The group's operating margin, impacted by slower revenue growth and the Beares integration costs, contracted to 14.1% (2015: 19.4%), it announced in in its preliminary reviewed results for the year ended March 31 2016.
Operating profit before investment income was 25.7% lower at R815m. Headline earnings declined from R751m to R552m. Revenue rose by 2.2% to R5.8bn. Headline earnings per share were 26.5% lower at R6.22 per share.
"The launch of new merchandise ranges in the second half saw the gross profit margin strengthen by 140 basis points to 38%," it said. " All three brands have reported an improved gross profit margin."

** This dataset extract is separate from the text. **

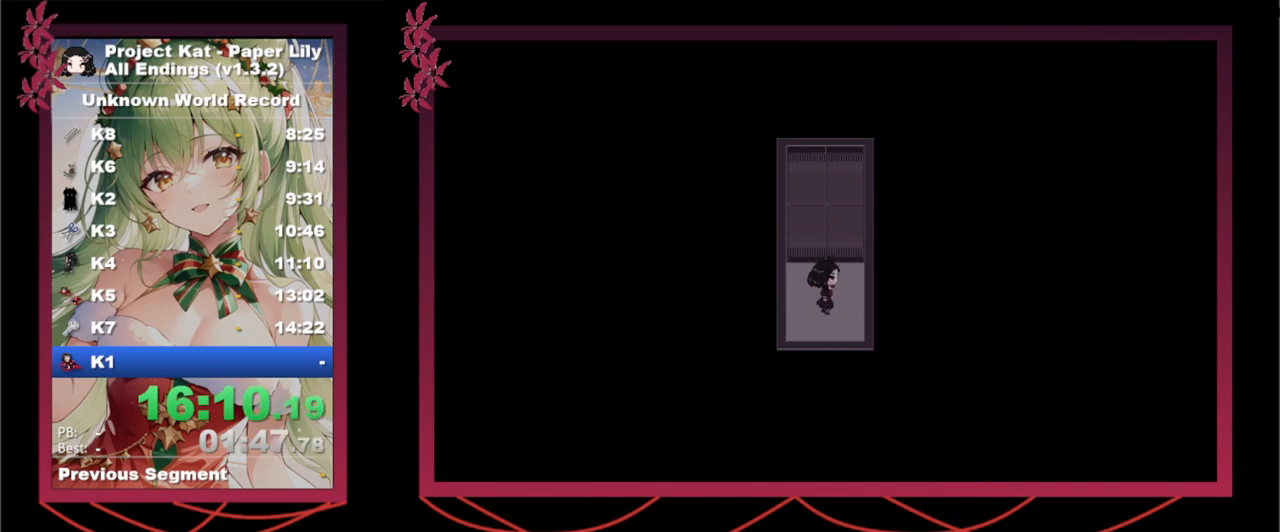
{"keys": ["down", "right", "shift_l", "x"], "events": [[50, "down", "up"], [50, "left", "down"], [50, "right", "up"], [100, "right", "down"], [100, "up", "down"], [150, "left", "up"], [183, "left", "down"], [183, "right", "up"], [283, "left", "up"], [333, "left", "down"], [333, "up", "up"], [383, "right", "down"], [433, "down", "down"], [483, "left", "up"]]}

At close on Tuesday, Lewis was trading 3.91% lower at R48.19.
The group said the "significant impact of the affordability regulations is reflected in the decline of 10.3% in credit sales for the second half of the year".
“These regulations require customers to provide their three latest pay advices or bank statements as part of the credit application process. This is proving a major challenge for many consumers in the group's lower to middle income target market who are self- employed.

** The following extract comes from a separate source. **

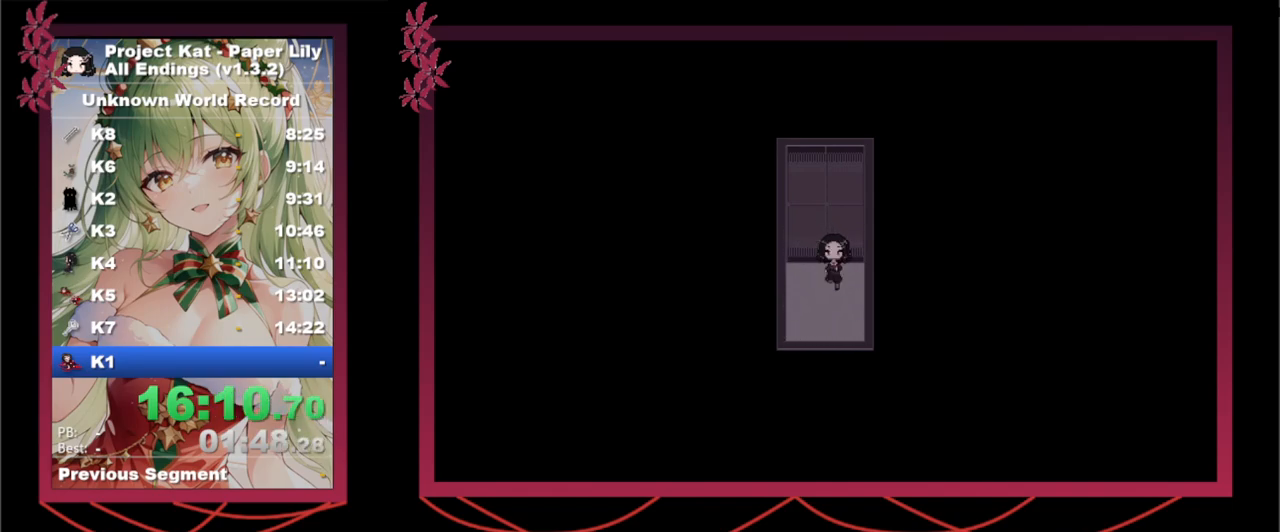
{"keys": ["left", "right", "shift_l", "up", "x"], "events": [[17, "left", "down"], [17, "right", "up"], [67, "down", "up"], [167, "right", "down"], [300, "up", "down"], [350, "left", "up"], [350, "right", "up"], [433, "left", "down"], [433, "up", "up"], [483, "right", "down"], [483, "up", "down"]]}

“Group credit sales for the year were 4.5% lower. Credit sales in Beares account for 50% of the brand's total sales while in Lewis and Best Home and Electric 66% of total sales are on credit.”
Alleged breaches in credit act
In July 2015, the National Credit Regulator referred both Lewis and Monarch to the National Consumer Tribunal for alleged breaches of the National Credit Act (NCA) in relation to the sale of loss of employment insurance and disability cover to customers who were pensioners or self-employed persons, the group explained.
Following an internal investigation the group identified about 15% of cases where loss of employment insurance policies were invalidly sold to pensioners and self-employed customers “as a result of human error at store level and contrary to company policy”, it said.
Lewis refunding R67.7m
“Lewis is currently refunding the premiums and interest totalling approximately R67.7m to the affected customers.
“Lewis and Monarch have opposed the referral, filing detailed answering affidavits which address both issues. The tribunal has set the date of hearing for the matter as 28 July 2016. Shareholders will in due course be advised of the outcome of the hearing, once the ruling of the Tribunal has been made available."
In February 2016, Lewis customers (and former customers) served the group with a summons issued in the name of 15 plaintiffs and in April 2016 a second summons was served by 13 plaintiffs.
“The summonses were issued at the direction of Summit Financial Partners,” Lewis said. “The total quantum of both claims is R85 082 plus interest. The plaintiffs' claims are for damages as a consequence of alleged breaches of the NCA in relation to delivery charges and extended maintenance contracts. Lewis disputes liability on the merits and various other grounds and is contesting the action.”